While snow can signal the beginning of the holiday season and be a magical experience for some, winter precipitation can cause concerns for construction worker safety on job sites.
Employers must prevent illnesses, injuries, and fatalities due to winter weather by controlling hazards in workplaces under these conditions. That includes slippery surfaces or roads, dangers from strong winds, and protecting workers against environmental cold.
Read more about cold weather safety for construction workers here.
Falls, slips, and trips are the number one cause of fatal construction injuries, accounting for 349 deaths in 2014. But the danger of falling or slipping increases drastically when surfaces become wet from snow and ice.
Learn more about 2014 construction worker fatality data here.
Employers should clear snow and ice from any walking surfaces, and deicer should be spread as soon as possible after winter storms. When walking on snow or ice is unavoidable, workers should be trained to wear non-slip footwear with added insulation, such as water-resistant boots or rubber shoes. Workers should take shorter steps and walk at a slower pace in order react more quickly to changes in traction.
Falls can also happen when removing snow from elevated surfaces such as roofs. Workers should avoid working on snow-covered roofs or elevated heights if possible by using ladders, snow rakes, or drag lines instead. Be sure to protect against entrapment or suffocation from falling snowdrifts or piles in these cases.
But if workers must work at elevated heights, they should always utilize required fall protection and training, including safe usage of ladders and extreme caution near power lines. Workers should also ensure proper setup, inspection, and usage of aerial lifts to avoid collapses and tip-overs.
Snow removal even at ground level can cause injuries, as shoveling snow can be strenuous, with the potential to cause exhaustion, dehydration, back injuries, and heart attacks. Take frequent breaks in warm areas, warm up before shoveling, scoop small amounts of snow at a time, and push snow instead of lifting it whenever possible to avoid injury. To avoid back and other injuries, shovel snow by keeping the back straight, lifting with the legs, and not turning or twisting the body. Also be sure to avoid frostbite and hypothermia by dressing appropriately, taking frequent breaks, and staying dry.
Snow removal operations can also result in amputations, eye injuries, and more from the use of snow blowers and other equipment. Make sure all powered equipment is properly grounded, and when performing maintenance or cleaning, ensure that it is shut off and properly guarded. Any equipment used in wet conditions such as snow or ice should be maintained and inspected properly before each use and should be designed specifically for outdoor or wet conditions.

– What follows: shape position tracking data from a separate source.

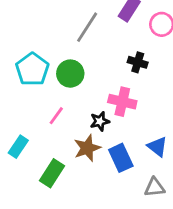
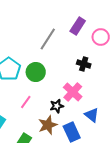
pink cross: (122, 102) -> (73, 92), turned 30
blue triangle: (157, 147) -> (92, 115), moved

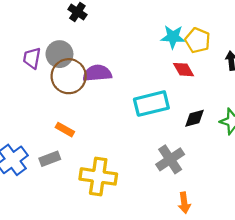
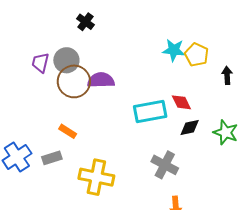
red diamond: (183, 70) -> (181, 102), moved
gray cross: (170, 159) -> (165, 165), turned -32

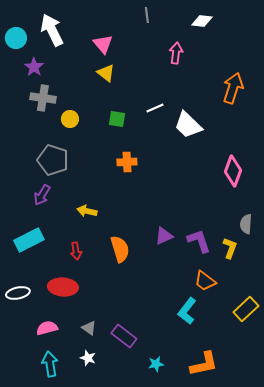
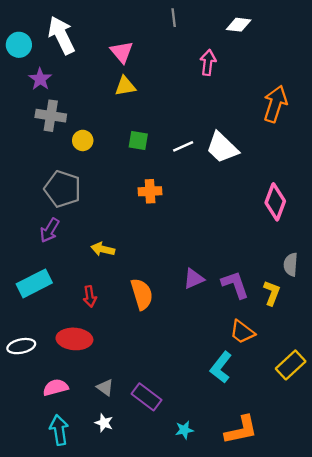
yellow triangle: (106, 73) -> (125, 86), turned -48
white line: (155, 108) -> (183, 146), moved

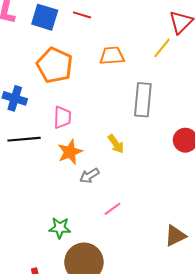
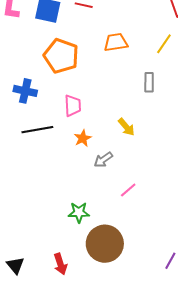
yellow line: (162, 48) -> (164, 44), moved
gray rectangle: (143, 100) -> (149, 82), size x0.6
orange star: (70, 152) -> (83, 138), size x0.7

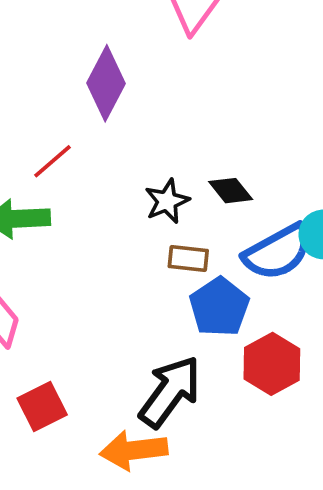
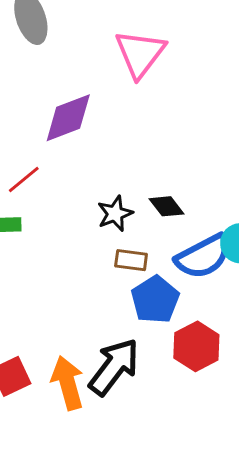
purple diamond: (106, 83) -> (68, 118), turned 40
orange arrow: (134, 450) -> (68, 383), moved, turned 80

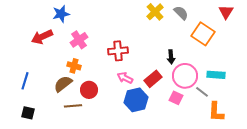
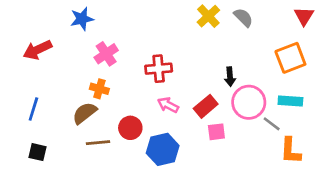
orange square: (203, 34) -> (290, 58), moved, turned 35
red arrow: (42, 37) -> (37, 50), moved
red circle: (89, 90) -> (130, 128), moved
pink square: (176, 98) -> (216, 132), moved, turned -32
blue hexagon: (136, 100) -> (163, 149), moved

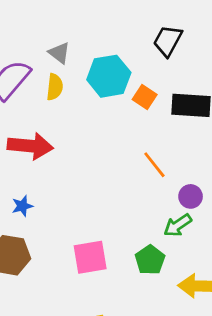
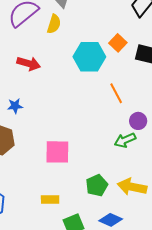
cyan hexagon: (109, 76) -> (89, 57), moved
red arrow: (30, 146) -> (29, 64), size x0.7
green pentagon: (150, 260) -> (97, 185), moved

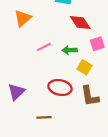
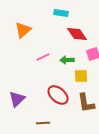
yellow square: (85, 67) -> (81, 76), turned -32
red ellipse: (60, 88) -> (58, 95), turned 30

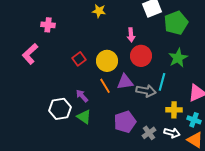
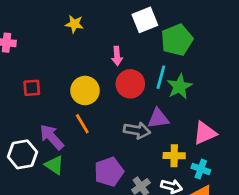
red square: (79, 59) -> (32, 88), moved, turned 32
purple triangle: (125, 82) -> (158, 118), moved
cyan line: (162, 82) -> (161, 77), moved
purple arrow: (82, 96) -> (52, 137), size x1.5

Never attempt to clear a jam in a snow blower by hand, as this can cause lacerations or amputations. Turn the snow blower off, wait for all moving parts to stop, and then use a long stick to clear wet snow or debris. All equipment should be refueled prior to starting, and never while an engine is running or still hot.
The risk of shock or electrocution from downed power lines or damaged extension cords is also high during cold weather. Workers should assume all downed power lines are energized and avoid any downed or damaged lines. Establish a safe distance from all power lines, and report any incidents immediately, as only properly trained electrical utility workers can handle damaged lines.
Snow is a major hazard in electrical situations as the moisture can reduce the insulation of protective equipment, upping workers’ chances for electrocution. Contact with downed power lines or objects that are in contact with downed lines should be avoided at all costs.
Severe winter storms that bring snow and ice can also result in downed trees, which must be removed urgently when they block public roads and damage power lines. Hazards include electrocution if a downed tree or broken limb is touching an energized power line; falls from heights; equipment injuries from chainsaws and wood chippers. Workers removing downed trees or limbs should use the proper personal protective equipment, including gloves; chaps; and foot, eye, fall, hearing, and head protection.
Proper use of work zone traffic controls is also essential during wet or snowy conditions, as drivers may skid or lose control of their vehicles more easily in snow and ice. Reaction and correction time is much slower in wet conditions. Workers should properly set up work zones identified by signs, cones, barrels, and barriers to protect workers, who should wear the proper high-visibility clothing at all times.
Drivers may skid or lose control of their vehicles more easily in snow and ice. Properly set up work zones with traffic controls identified by signs, cones, barrels, and barriers to protect workers. Wear high visibility vests at all times.